Search code examples
pythondockerdockerfilepython-packaging

How to speed up clone of a Git Repo into Docker Container?


I have some code from an external Python repository that I use in a Dockerfile.

RUN git clone ssh://[email protected]/sample_repo.git /sample_repo

How can I get all of this code to be (A) accessible in the Docker container; (B) way faster than git clone; (C) pick up recent code changes in the repository?

Before I go down the path of creating a private Python package repository, I want to be sure I implement a solution that plays well with Docker and factors in all of the above.


Solution

  • If you want recent code changes to be fetched into an existing container, there isn't really a way around running git clone in the container, so that you can later git pull.

    If you don't need the entire history, then perhaps git clone --depth 1 would speed up the initial clone.
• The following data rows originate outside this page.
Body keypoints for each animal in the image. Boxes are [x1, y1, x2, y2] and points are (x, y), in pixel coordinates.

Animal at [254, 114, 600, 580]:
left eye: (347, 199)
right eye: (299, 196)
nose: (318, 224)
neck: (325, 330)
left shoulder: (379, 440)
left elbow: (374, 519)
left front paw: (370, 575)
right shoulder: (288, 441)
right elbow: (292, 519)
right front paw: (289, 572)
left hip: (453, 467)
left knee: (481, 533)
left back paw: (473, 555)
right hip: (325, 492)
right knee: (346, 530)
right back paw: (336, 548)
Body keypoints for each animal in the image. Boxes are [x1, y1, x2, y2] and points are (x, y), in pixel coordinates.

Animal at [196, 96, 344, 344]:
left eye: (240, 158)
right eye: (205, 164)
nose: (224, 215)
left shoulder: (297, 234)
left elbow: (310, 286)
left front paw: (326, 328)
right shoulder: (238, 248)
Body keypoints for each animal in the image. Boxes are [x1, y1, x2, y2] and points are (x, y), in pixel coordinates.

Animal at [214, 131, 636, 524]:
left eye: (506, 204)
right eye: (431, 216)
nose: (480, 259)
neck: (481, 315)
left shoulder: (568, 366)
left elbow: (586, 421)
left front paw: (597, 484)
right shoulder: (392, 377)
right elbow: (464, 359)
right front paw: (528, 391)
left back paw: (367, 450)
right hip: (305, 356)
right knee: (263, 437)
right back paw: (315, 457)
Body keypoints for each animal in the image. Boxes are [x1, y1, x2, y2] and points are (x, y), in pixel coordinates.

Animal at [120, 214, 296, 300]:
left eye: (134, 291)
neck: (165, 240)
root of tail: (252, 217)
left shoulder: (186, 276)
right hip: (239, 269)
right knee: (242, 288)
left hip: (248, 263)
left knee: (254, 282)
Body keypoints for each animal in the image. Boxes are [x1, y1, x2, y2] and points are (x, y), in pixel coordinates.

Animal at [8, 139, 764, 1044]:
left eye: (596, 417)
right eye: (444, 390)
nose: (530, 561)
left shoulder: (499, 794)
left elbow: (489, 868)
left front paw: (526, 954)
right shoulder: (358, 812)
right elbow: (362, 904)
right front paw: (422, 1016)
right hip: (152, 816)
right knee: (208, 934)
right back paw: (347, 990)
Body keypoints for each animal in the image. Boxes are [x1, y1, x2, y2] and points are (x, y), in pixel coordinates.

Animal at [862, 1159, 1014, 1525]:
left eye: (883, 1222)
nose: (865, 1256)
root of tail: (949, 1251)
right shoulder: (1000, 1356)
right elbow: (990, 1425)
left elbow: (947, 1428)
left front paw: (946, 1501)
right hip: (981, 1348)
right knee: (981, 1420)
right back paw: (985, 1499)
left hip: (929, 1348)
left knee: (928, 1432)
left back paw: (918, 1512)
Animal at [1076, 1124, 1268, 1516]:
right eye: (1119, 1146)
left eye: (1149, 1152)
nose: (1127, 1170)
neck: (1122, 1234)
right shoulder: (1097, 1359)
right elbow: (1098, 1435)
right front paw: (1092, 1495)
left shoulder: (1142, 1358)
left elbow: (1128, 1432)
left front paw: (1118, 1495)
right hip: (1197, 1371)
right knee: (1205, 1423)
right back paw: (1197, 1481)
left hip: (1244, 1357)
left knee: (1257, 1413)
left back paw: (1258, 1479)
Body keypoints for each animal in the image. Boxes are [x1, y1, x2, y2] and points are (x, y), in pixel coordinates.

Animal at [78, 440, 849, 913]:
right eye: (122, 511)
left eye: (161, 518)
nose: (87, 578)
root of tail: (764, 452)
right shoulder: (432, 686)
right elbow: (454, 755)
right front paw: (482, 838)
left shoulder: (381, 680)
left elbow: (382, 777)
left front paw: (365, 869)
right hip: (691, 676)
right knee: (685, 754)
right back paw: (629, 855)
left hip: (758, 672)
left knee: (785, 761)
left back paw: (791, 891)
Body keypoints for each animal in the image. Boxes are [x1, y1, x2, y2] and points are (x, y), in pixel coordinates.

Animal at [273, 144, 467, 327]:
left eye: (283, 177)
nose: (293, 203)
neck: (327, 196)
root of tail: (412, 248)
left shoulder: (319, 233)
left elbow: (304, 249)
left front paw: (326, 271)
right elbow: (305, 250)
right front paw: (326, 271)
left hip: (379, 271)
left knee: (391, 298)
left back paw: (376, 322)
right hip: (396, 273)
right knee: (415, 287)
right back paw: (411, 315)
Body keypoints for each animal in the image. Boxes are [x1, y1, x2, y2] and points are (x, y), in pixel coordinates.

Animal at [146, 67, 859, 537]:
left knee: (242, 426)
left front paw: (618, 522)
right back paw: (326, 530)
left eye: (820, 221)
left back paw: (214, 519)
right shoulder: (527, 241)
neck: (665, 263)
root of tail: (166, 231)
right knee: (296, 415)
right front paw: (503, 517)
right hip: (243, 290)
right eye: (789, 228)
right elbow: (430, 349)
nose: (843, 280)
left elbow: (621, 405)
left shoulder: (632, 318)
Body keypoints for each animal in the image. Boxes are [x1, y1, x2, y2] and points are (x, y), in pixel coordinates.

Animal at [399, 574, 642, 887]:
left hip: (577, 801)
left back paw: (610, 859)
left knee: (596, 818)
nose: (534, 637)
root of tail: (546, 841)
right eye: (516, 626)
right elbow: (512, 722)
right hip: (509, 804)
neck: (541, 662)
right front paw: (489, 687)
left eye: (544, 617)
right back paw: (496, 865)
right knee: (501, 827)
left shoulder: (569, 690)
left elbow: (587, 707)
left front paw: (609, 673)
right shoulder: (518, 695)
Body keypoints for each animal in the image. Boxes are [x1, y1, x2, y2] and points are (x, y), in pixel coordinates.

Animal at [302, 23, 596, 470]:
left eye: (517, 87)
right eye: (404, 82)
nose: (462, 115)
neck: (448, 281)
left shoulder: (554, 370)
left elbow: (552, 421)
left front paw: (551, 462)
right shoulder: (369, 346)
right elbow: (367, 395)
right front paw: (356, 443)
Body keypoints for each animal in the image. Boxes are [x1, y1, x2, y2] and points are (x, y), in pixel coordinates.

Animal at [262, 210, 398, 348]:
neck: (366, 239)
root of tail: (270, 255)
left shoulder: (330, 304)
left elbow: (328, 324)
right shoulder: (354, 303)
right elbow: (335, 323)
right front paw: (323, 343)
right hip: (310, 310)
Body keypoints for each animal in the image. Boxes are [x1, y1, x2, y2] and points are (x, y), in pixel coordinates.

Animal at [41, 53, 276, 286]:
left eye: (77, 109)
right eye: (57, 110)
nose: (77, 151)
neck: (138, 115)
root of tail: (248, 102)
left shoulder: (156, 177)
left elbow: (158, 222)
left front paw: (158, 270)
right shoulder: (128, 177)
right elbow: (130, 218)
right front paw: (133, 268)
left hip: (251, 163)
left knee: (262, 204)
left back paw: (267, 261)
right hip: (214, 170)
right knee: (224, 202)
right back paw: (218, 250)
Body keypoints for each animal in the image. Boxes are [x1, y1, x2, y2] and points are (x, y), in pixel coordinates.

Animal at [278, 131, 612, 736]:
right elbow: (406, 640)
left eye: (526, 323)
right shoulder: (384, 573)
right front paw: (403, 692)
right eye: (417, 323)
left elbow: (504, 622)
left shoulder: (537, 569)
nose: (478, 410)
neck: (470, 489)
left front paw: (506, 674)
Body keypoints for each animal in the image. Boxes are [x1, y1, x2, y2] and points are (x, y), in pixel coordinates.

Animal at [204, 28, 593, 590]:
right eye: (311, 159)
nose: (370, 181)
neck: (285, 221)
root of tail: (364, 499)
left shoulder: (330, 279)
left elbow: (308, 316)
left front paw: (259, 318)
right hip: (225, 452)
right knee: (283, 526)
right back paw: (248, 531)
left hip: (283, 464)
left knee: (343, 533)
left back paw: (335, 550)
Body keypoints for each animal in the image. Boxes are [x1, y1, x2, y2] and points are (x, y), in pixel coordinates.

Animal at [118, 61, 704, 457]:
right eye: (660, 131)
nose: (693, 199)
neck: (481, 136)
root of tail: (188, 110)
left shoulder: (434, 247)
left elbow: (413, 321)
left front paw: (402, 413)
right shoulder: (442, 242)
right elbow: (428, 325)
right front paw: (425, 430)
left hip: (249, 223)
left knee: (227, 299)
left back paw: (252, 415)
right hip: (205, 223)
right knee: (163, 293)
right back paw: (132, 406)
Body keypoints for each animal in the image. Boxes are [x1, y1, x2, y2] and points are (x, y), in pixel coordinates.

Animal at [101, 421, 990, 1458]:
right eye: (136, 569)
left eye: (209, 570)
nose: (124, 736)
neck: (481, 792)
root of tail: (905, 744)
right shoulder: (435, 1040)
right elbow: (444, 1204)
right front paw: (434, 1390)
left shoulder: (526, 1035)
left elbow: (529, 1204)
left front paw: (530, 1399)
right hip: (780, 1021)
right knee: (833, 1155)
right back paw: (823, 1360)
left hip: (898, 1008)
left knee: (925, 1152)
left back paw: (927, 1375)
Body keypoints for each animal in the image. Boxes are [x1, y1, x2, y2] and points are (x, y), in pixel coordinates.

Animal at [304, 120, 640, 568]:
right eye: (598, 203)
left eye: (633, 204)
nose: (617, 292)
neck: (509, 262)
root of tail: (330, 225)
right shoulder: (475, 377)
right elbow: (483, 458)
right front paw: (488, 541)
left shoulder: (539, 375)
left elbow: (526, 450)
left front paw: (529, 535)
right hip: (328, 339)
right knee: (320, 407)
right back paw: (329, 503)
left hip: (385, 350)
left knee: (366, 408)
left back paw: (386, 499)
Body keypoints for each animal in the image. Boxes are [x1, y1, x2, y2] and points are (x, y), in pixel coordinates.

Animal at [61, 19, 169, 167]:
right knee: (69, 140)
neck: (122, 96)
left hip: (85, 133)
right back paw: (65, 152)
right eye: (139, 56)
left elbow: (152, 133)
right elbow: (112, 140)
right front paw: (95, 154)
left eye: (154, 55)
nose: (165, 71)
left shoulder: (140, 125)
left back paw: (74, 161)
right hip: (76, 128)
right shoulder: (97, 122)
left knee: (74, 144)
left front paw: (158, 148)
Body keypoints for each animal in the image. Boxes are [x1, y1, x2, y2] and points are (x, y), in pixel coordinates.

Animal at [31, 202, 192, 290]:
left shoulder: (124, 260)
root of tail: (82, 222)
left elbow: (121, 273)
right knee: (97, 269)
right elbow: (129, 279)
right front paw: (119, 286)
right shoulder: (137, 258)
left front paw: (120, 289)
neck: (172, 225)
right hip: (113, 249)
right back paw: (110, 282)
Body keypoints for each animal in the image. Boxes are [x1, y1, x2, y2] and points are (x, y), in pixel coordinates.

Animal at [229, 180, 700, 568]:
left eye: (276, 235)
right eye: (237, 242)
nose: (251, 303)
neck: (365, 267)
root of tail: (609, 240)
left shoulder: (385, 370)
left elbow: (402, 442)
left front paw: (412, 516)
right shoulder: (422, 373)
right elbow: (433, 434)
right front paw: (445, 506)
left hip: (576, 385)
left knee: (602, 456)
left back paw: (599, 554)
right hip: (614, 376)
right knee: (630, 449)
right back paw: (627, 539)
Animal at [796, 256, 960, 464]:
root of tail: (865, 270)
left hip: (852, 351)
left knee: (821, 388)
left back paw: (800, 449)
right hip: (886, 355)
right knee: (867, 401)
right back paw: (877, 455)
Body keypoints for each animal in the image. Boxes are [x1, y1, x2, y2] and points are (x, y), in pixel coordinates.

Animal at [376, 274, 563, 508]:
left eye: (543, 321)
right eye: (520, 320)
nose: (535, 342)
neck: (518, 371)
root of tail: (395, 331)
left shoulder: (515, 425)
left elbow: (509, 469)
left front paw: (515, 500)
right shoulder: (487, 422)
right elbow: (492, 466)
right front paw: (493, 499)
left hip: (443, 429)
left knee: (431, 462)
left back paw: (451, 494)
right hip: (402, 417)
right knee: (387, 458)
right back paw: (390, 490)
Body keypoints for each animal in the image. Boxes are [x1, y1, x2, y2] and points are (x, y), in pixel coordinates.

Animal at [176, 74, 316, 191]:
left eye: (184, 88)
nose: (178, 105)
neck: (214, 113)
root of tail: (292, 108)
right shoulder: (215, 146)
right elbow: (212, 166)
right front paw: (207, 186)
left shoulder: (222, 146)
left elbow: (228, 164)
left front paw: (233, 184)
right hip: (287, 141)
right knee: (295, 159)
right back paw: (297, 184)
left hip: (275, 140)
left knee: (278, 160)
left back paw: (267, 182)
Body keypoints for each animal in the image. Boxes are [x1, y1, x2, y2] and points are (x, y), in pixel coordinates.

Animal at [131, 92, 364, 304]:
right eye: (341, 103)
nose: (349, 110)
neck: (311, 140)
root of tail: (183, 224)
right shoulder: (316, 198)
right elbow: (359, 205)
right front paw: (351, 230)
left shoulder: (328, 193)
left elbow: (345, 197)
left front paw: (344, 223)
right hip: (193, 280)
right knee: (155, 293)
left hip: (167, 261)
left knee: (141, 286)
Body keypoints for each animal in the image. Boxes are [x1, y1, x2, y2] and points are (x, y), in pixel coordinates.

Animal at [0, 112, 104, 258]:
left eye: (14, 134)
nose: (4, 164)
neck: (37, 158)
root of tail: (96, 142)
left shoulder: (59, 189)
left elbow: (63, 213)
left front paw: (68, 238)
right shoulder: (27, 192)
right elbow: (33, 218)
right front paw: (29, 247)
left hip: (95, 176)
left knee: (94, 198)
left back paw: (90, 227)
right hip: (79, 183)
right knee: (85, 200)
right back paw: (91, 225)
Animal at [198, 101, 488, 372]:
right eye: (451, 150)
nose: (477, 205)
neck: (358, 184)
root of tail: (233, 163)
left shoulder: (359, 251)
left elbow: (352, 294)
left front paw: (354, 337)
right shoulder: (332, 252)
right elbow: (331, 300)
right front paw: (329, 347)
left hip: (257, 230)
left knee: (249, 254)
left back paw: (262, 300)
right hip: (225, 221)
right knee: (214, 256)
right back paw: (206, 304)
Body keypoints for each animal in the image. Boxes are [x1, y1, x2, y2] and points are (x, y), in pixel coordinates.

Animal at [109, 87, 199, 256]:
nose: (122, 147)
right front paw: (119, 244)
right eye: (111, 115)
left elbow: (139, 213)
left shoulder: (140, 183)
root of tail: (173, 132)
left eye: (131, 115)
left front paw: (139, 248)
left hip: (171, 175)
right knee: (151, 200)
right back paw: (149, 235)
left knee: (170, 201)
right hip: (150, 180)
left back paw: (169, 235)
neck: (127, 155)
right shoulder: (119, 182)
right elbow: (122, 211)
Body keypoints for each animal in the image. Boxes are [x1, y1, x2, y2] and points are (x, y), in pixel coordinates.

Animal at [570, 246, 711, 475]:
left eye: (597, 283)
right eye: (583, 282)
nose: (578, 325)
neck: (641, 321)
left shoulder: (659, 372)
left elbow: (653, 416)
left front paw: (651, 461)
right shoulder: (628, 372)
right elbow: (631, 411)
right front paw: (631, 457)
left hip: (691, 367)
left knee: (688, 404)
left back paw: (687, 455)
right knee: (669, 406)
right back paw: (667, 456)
    RUN git clone --depth 1 ssh://[email protected]/sample_repo.git /sample_repo
    

    By providing an argument of --depth 1 to the clone command, the process will copy only the latest revision of everything in the repository. This can be a lifesaver for Git servers that might otherwise be overwhelmed by CI/CD (Continuous Integration / Continuous Delivery) automation.

    If you don't want git at all in the container, and are comfortable rebuilding the image to get code changes, then a helper script that does a git archive to the host machine, and then an ADD statement in the Dockerfile would work too.